C’è quell’atmosfera dell’avvento che sollecita gli arrangiatori di giornata, i cacciatori di prebende e gli impostori di mestiere che mai sono mancati nelle fasi cruciali di un cambiamento di sistema.
La scuola è, o dovrebbe, essere considerata una cosa seria, come persone serie dovrebbero essere considerate i suoi operatori. Non si scherza con gli ammiccamenti, con le percentuali di merito e coi problemi di vecchiaia; non si lanciano nel campo già affollato figure senza senso -cosa mai sarebbe il docente fuoriaula?- ; non si distraggono compiti delicati per faccende che niente hanno a che vedere col rapporto formativo; non si danno poteri a chi non ha -non avrebbe- competenze per agire e non si alimentano illusioni per coloro i quali sono stati più volte disillusi. Non si scherza col futuro del Paese, mettendo a rischio la formazione delle giovani generazioni. Pur di cambiare ,cambiare verso, adesso, si mettono in campo cose “nuove”che minano dalle fondamenta le strutture portanti della convivenza civile.
E’da ieri in vigore la legge sulla responsabilità civile dei magistrati -il pallino del Cavaliere- che ha fatto scatenare il risentimento di una categoria già paralizzata dalla ristrutturazione, ridimensionamento dei presidi territoriali, per realizzare nel settore il contenimento della spesa.
Da lunedì nasceranno i primi effetti scaturiti dalla riforma del lavoro.
Una riforma tanto decantata; discussa e contestata, fatta oggetto di critiche, tante, e di apprezzamenti, pochi.
Senza entrare nel merito, poniamo una sola domanda al nostro paziente lettore.
E’forse un caso che la riforma del lavoro piaccia tanto agli imprenditori e poco ai sindacati rappresentanti dei lavoratori?
Diamoci una risposta, pacatamente, e valutiamo se è una riforma di destra o di sinistra, portata a compimento da un presidente del consiglio che dalla sinistra proviene e della sinistra si mantiene.

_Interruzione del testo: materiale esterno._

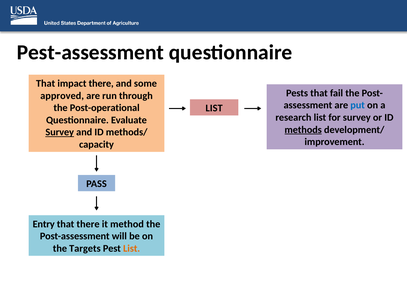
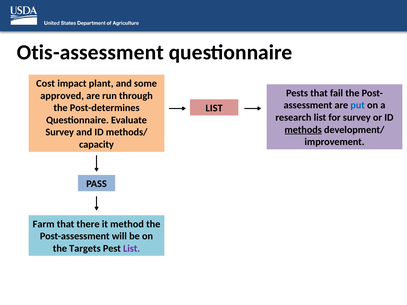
Pest-assessment: Pest-assessment -> Otis-assessment
That at (46, 84): That -> Cost
impact there: there -> plant
Post-operational: Post-operational -> Post-determines
Survey at (60, 132) underline: present -> none
Entry: Entry -> Farm
List at (132, 249) colour: orange -> purple
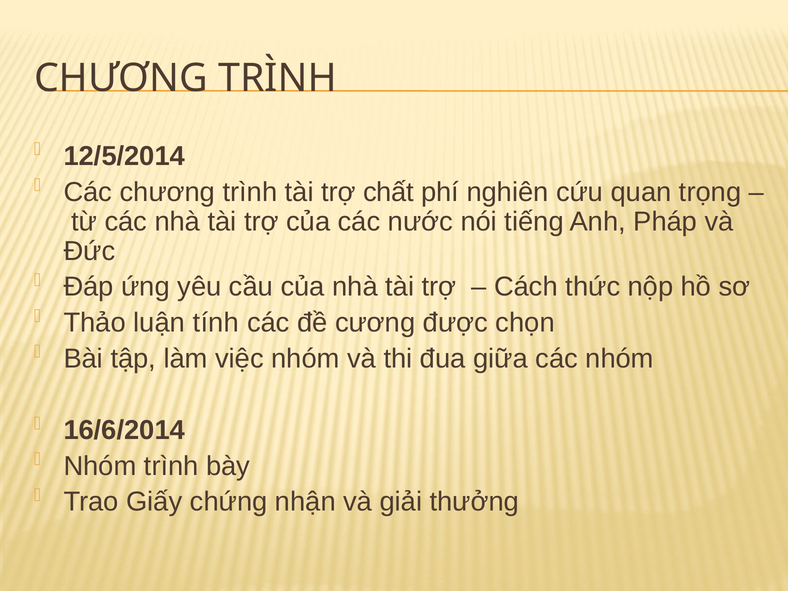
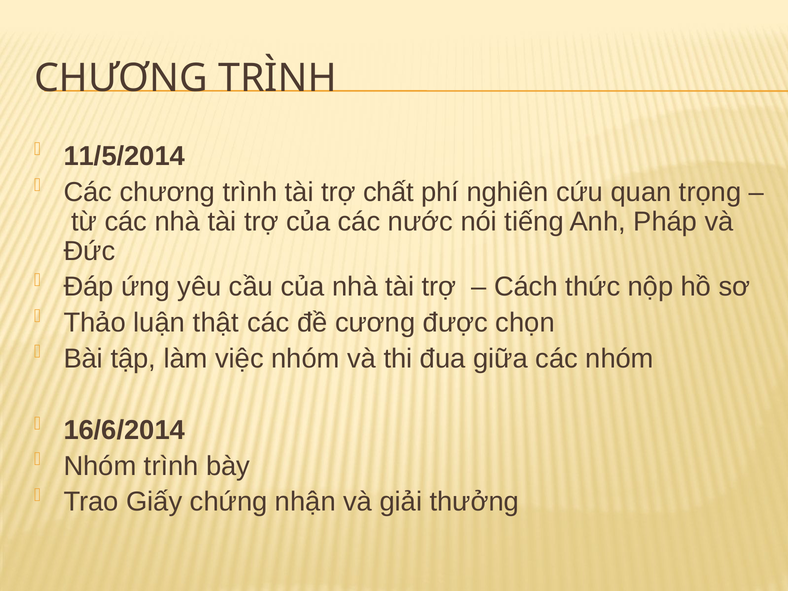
12/5/2014: 12/5/2014 -> 11/5/2014
tính: tính -> thật
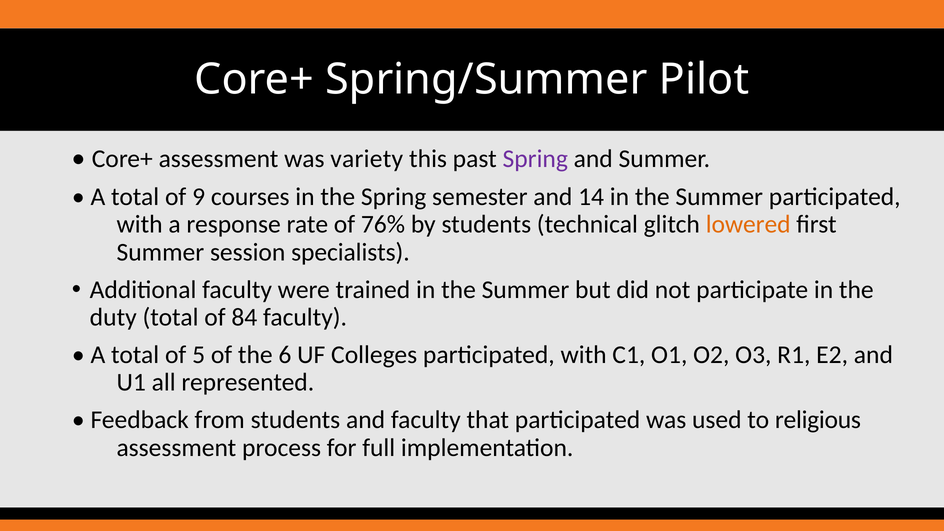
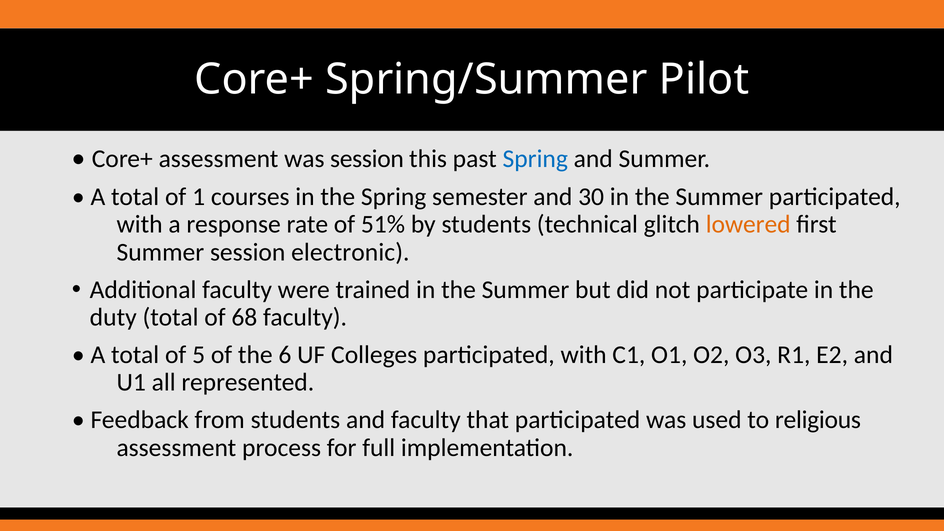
was variety: variety -> session
Spring at (535, 159) colour: purple -> blue
9: 9 -> 1
14: 14 -> 30
76%: 76% -> 51%
specialists: specialists -> electronic
84: 84 -> 68
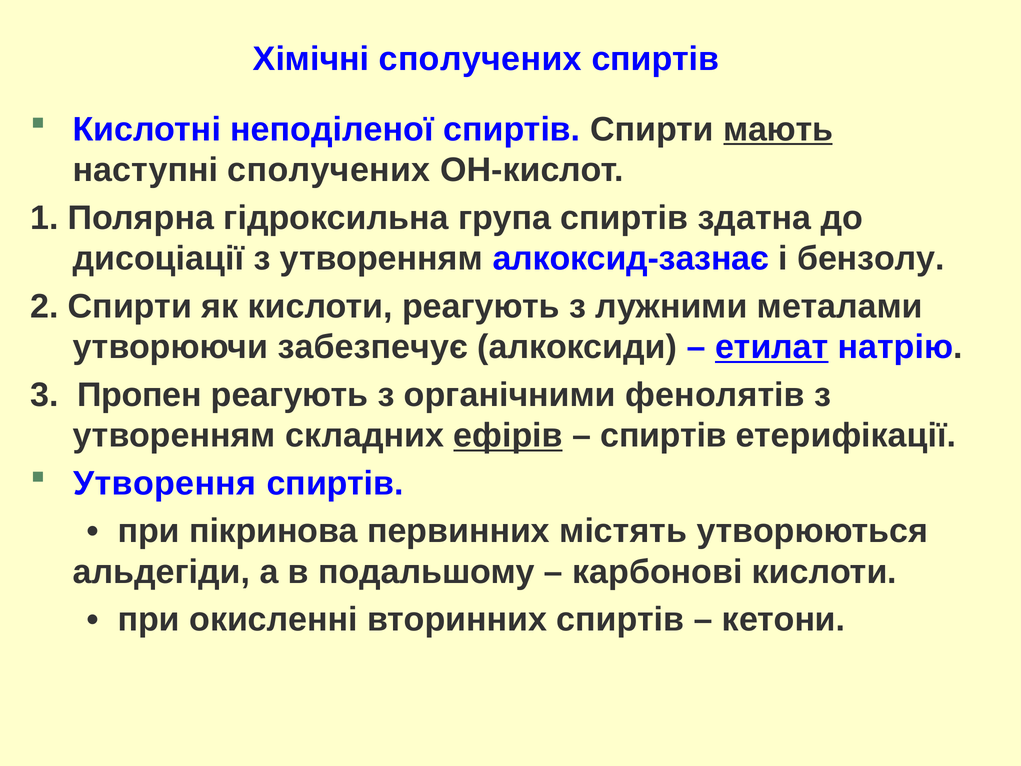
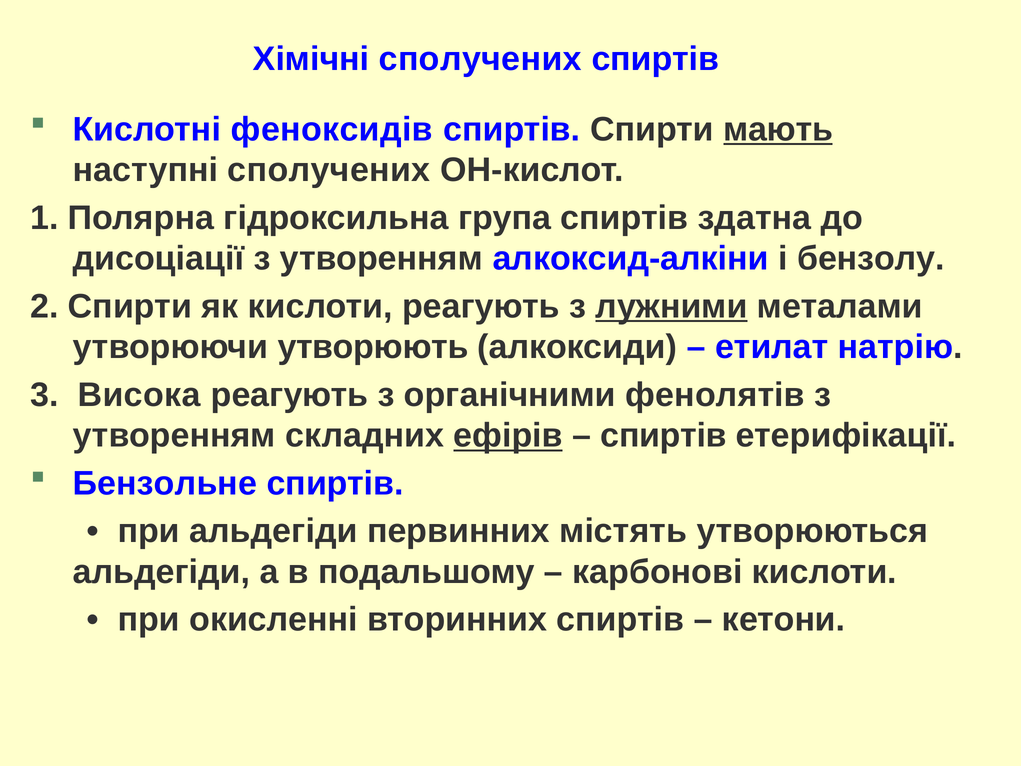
неподіленої: неподіленої -> феноксидів
алкоксид-зазнає: алкоксид-зазнає -> алкоксид-алкіни
лужними underline: none -> present
забезпечує: забезпечує -> утворюють
етилат underline: present -> none
Пропен: Пропен -> Висока
Утворення: Утворення -> Бензольне
при пікринова: пікринова -> альдегіди
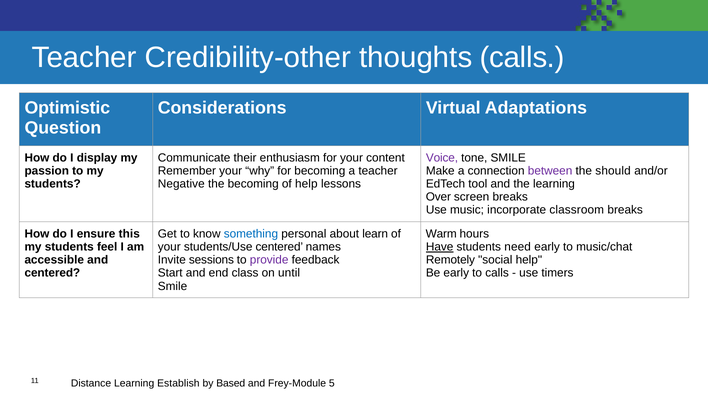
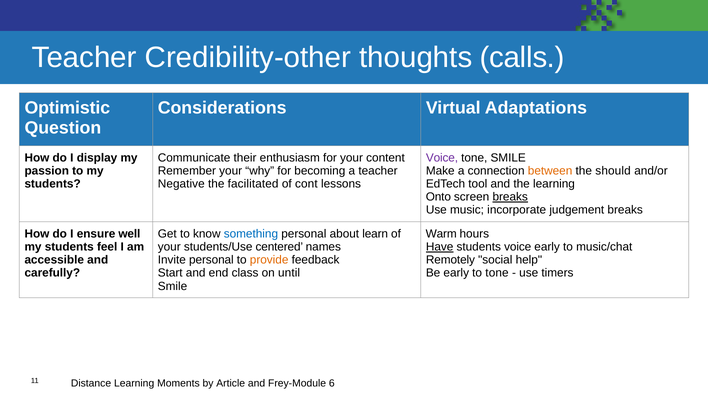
between colour: purple -> orange
the becoming: becoming -> facilitated
of help: help -> cont
Over: Over -> Onto
breaks at (510, 197) underline: none -> present
classroom: classroom -> judgement
this: this -> well
students need: need -> voice
Invite sessions: sessions -> personal
provide colour: purple -> orange
centered at (52, 273): centered -> carefully
to calls: calls -> tone
Establish: Establish -> Moments
Based: Based -> Article
5: 5 -> 6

Cambiare, cambiare verso, anche quelle cose che potrebbero restare. S’è scassato il Senato e chissà cosa verrà al posto suo; sono state distrutte le Province, lanciando sul campo le Città Metropolitane che come l’araba fenice, tutti sanno che c’è ma nessuno sa dove..
Lo sanno perfettamente i dipendenti delle Amministrazioni Provinciali che per due anni dovranno essere ricollocati, riconvertiti e, se non inquadrati, inopinatamente licenziati.
Tanto per cambiare, cambiare verso, adesso.
Rifatta la legge elettorale; rinviata la querelle della magica manina; scombussolato il settore delle banche popolari; aggrediti i capitali fuoriusciti; sconvolti gli apparati delle professioni; si è prossimi alla riforma della RAI. E di quant’altro ancora.
Ritornando all’incipit di questa riflessione.
S’è messa in campo l’intelligenza di saper distinguere ,nella foga giovanile del rottamatore toscano, le cose che si possono da quelle che non si possono cambiare?
Tanto per cambiare, cambiare verso, adesso.